In love ‘tis best to nurture one dear flower
Than bouquets set to wilt in scarce an hour.

© Loubert S Suddaby. All Rights Reserved.

Sonnet 626

How may we speak of love, my Valentine?
So many heart filled hours now mark our bond;
From that first gaze transfixed in golden time
To yestermorn’s shared greeting of the dawn.
This day of Hearts, blood red in sanguine hope
Still stands as tribute to our tender days
And for such truth the singular may grope
For love lies in the main, shared wills and ways.
These words replace a sentimental card
And even loves’ red rose as much the same,
For how can truest love bestow regard
Through borrowed verses lessening your fame.
In truth, I cannot pen what true love means—
Save hearts surfeit of promise…locked in dreams.

© Loubert S Suddaby. All Rights Reserved.

Sonnet 625

The beat of life wherein iambs are found,
So oft comprise the pulse of living verse
Where souls mete out their scores in smites of sound,
And march in tempo to life’s greatest force.
These notes of heart and soul are not by chance
For such a rhythm stirred when chords began,
Melodic strains that mark that first cadence
Before life soared, or crawled, or even swam.
We are all creatures of a common source
And by life’s essence share it’s spiral bands,
That we through folly have ignored or parsed,
Since man first drummed  crude claims of I or am;
As hearts tap out this rhythmic primal song—
So shall I write until this beat is gone.

© Loubert S Suddaby. All Rights Reserved.

Sonnet 624

True competence is not proclaimed assertions,
Here more conferred by eloquence and deed;
Contention cast as insolent subversion
And hence through pressed abidance, we accede.
So then a dunce ascends through gilded favor
As few dare name the naked lies they see;
Twin follies to provide a cloaking vesture
That emperors may don incredibly.
Daft men here wallow in a shared delusion
Built, of course, in shallow stylized thought—
Democracy, the myth of feigned inclusion
Where citizens subscribe through things they ‘got’.
Sheer subterfuge then plays on paltry greed;
—There unto every pot, at least one need.

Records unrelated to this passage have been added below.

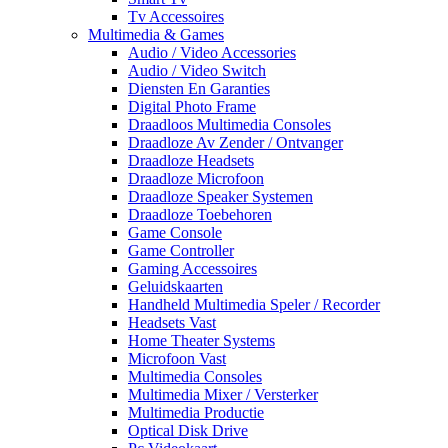
Tv Accessoires
Multimedia & Games
Audio / Video Accessories
Audio / Video Switch
Diensten En Garanties
Digital Photo Frame
Draadloos Multimedia Consoles
Draadloze Av Zender / Ontvanger
Draadloze Headsets
Draadloze Microfoon
Draadloze Speaker Systemen
Draadloze Toebehoren
Game Console
Game Controller
Gaming Accessoires
Geluidskaarten
Handheld Multimedia Speler / Recorder
Headsets Vast
Home Theater Systems
Microfoon Vast
Multimedia Consoles
Multimedia Mixer / Versterker
Multimedia Productie
Optical Disk Drive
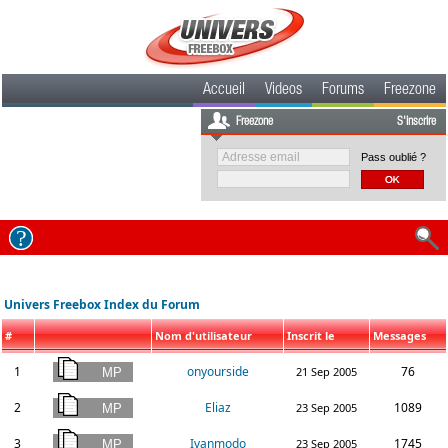
Accueil
Videos
Forums
Freezone
Freezone
S'inscrire
Pass oublié ?
Univers Freebox Index du Forum
#
Nom d'utilisateur
Inscrit le
Messages
1
onyourside
76
21 Sep 2005
2
Eliaz
1089
23 Sep 2005
3
Ivanmodo
1745
23 Sep 2005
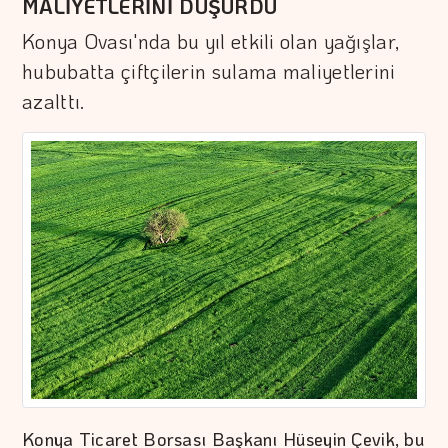
MALİYETLERİNİ DÜŞÜRDÜ
Konya Ovası'nda bu yıl etkili olan yağışlar,
hububatta çiftçilerin sulama maliyetlerini
azalttı.
Konya Ticaret Borsası Başkanı Hüseyin Çevik, bu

© Loubert S Suddaby. All Rights Reserved.

Sonnet 623

Now comes the winter of this mortal voyage,
Glazed silver frosts the beard and thinning hair,
My youth a rich and plumbless pelagic age
Of squandered doubloons ‘round some shipwrecked lair.
Oh how the years have slowed the pulse of life,
My gelid blood flows thick through bolt rope veins—
Where once hope salved the scores of daunting strife,
Now poultices assuage bent limbs’ chilblains.
Still gloaming warms in embered memory;
That fair haired child yet sails on boats of stone
And cruises fearless on the grassy leas
To glide once more through Edens he called home.
I look upon my grandson’s cherubic face
And smile at promise that does time engrace.

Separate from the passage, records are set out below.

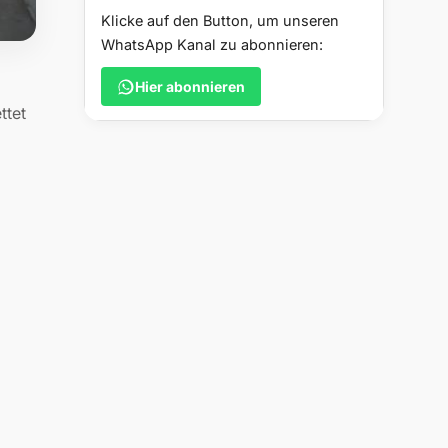
Klicke auf den Button, um unseren
WhatsApp Kanal zu abonnieren:
Hier abonnieren
ttet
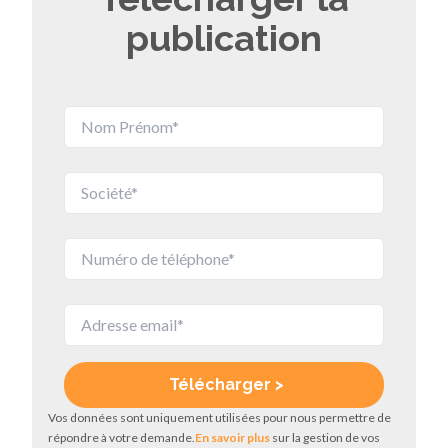
publication
Vos données sont uniquement utilisées pour nous permettre de
répondre à votre demande.
En savoir plus
sur la gestion de vos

© Loubert S Suddaby. All Rights Reserved.

Sonnet 622

How dare men slander Shakespeare for his style
Alleging that he borrowed much he wrote;
Or placed his loves and patrons yet on trial
And even more, the wisdom that he quoth.
Greene criticized the rising ‘upstart crow’
In metaphors that he himself did steal,
Rank irony he thought the knockout blow
That there this giant stoop to bow and kneel.
Still even now that genius stands impugned
By louts that cloud the luster of his fame,
Avoiding linkage there, by fear consumed,
Embracing genres distant from his flame.
They could not hope to hold the hose he wore—
Much less the quill that scrived his timeless lore!

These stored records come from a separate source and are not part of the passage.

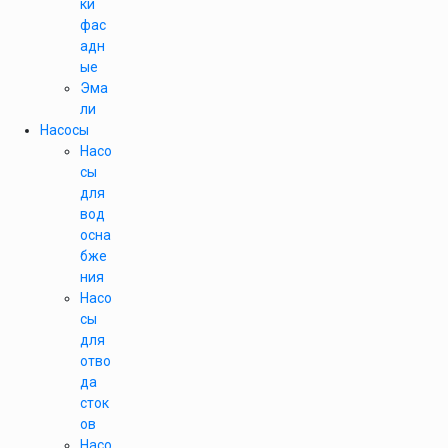
ки
фас
адн
ые
Эма
ли
Насосы
Насо
сы
для
вод
осна
бже
ния
Насо
сы
для
отво
да
сток
ов
Насо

© Loubert S Suddaby. All Rights Reserved.

Sonnet 621

I write of love—for love alone most matters
Not only to the written but the read;
Words reft of rhyme oft seem prosaic chatter,
Where tepid ‘like’ stands proxy for love’s stead.
As arms embrace in manifested pleasure,
As souls commit in words that beckon tears,
As breast to breast so sways in dancing measure,
Shared joy and grief shall dissipate life’s fears.
So are we born unto a mother’s arms,
So to as lovers yet embrace again
And of proud union, sacred vows affirm
The harmony that heaven’s hope intends.
No greater truth yet blessed a listless earth,
For life devoid of love seems little worth.